About Guided Wave Radar

Rosemount™ guided wave radars are easy to install and virtually unaffected by process conditions.


Reduce Maintenance, Increase Safety and Optimize Your Process

We have developed products using advanced radar technology since 1974, and our continuous improvement approach has resulted in radar transmitters that provide superior performance and reliability.

Guided wave radar devices have no moving parts and require minimum maintenance. They can measure both level and the interface between two media.

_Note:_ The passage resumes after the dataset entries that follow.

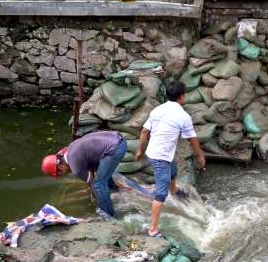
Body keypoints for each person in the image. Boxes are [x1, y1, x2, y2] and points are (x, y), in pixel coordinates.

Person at [135, 80, 206, 238]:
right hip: (160, 156)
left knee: (173, 170)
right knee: (160, 193)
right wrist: (200, 156)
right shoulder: (183, 116)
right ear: (182, 96)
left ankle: (174, 190)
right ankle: (153, 229)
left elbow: (144, 132)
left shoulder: (157, 110)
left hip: (156, 152)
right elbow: (192, 140)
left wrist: (140, 150)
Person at [41, 130, 127, 218]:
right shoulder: (70, 150)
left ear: (61, 167)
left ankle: (109, 216)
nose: (64, 175)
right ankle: (115, 190)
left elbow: (92, 183)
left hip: (114, 149)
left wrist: (95, 197)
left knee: (98, 185)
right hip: (117, 140)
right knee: (101, 174)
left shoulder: (76, 168)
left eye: (60, 174)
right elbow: (92, 166)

The technology is not affected by media density, varying temperatures or pressures, and provides reliable, accurate measurements in demanding applications. 

How It Works

Guided wave radar is based on microwave technology. Microwaves are only affected by materials that reflect energy which means that temperature variations, dust, pressure, and viscosity do not affect accuracy.

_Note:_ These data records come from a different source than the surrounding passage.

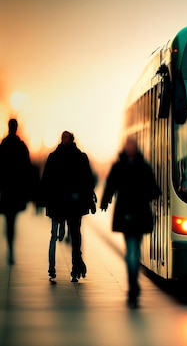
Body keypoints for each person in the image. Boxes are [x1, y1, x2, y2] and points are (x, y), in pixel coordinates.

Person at [100, 138, 160, 308]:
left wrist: (105, 200)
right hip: (135, 213)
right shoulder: (142, 166)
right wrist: (105, 201)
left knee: (132, 249)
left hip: (131, 213)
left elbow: (111, 185)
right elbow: (152, 189)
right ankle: (133, 284)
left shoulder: (121, 166)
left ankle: (133, 284)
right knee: (134, 248)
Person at [38, 131, 96, 281]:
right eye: (63, 137)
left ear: (71, 139)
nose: (64, 139)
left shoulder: (58, 157)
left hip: (68, 203)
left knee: (73, 234)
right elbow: (87, 181)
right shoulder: (75, 157)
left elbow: (87, 182)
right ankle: (74, 266)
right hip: (67, 203)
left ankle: (75, 266)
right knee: (74, 234)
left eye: (66, 137)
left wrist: (89, 198)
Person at [0, 119, 33, 265]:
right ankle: (11, 247)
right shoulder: (21, 146)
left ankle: (10, 246)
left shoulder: (3, 145)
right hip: (16, 190)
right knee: (12, 218)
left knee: (9, 218)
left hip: (6, 189)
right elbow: (27, 169)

The device sends a low energy microwave pulse down a probe. When the pulse hits the media, a significant proportion of the energy is reflected back up the probe to the device. The level is directly proportional to the time-domain reflectometry. Because a proportion of the emitted pulse will continue down the probe, an interface can also be detected.

In most processes varying conditions are common. Temperature, density, and viscosity may change. Variations in level measurement can easily occur under these conditions, but the guided wave radar technology is unaffected by these changes. The device does not need to compensate for changes in density, dielectric, or conductivity in the fluid and this makes this top down measurement very robust.

With just one device you can measure both level and interface.

In separation processes, it is often necessary to measure both the level and the interface level. One example is oil on water. When microwaves hit the oil surface some are reflected back and some continue through the oil. The reflected microwaves provide the level reading and the microwaves that continue through the oil will be reflected back on the water surface. These microwaves then provide the interface reading.

Level measurement using guided wave radar technology is based on the reflection of microwaves on surface media.

All media have a dielectric constant. The higher it is, the stronger the reflection of the microwaves will be. Vacuum gives no reflection at all and has a dielectric constant of 1. Oil is approximately 2 and water around 80.

A dielectric constant below 1.5 is often challenging to measure, but the high sensitivity guided wave radar level transmitters from Emerson handle it with ease.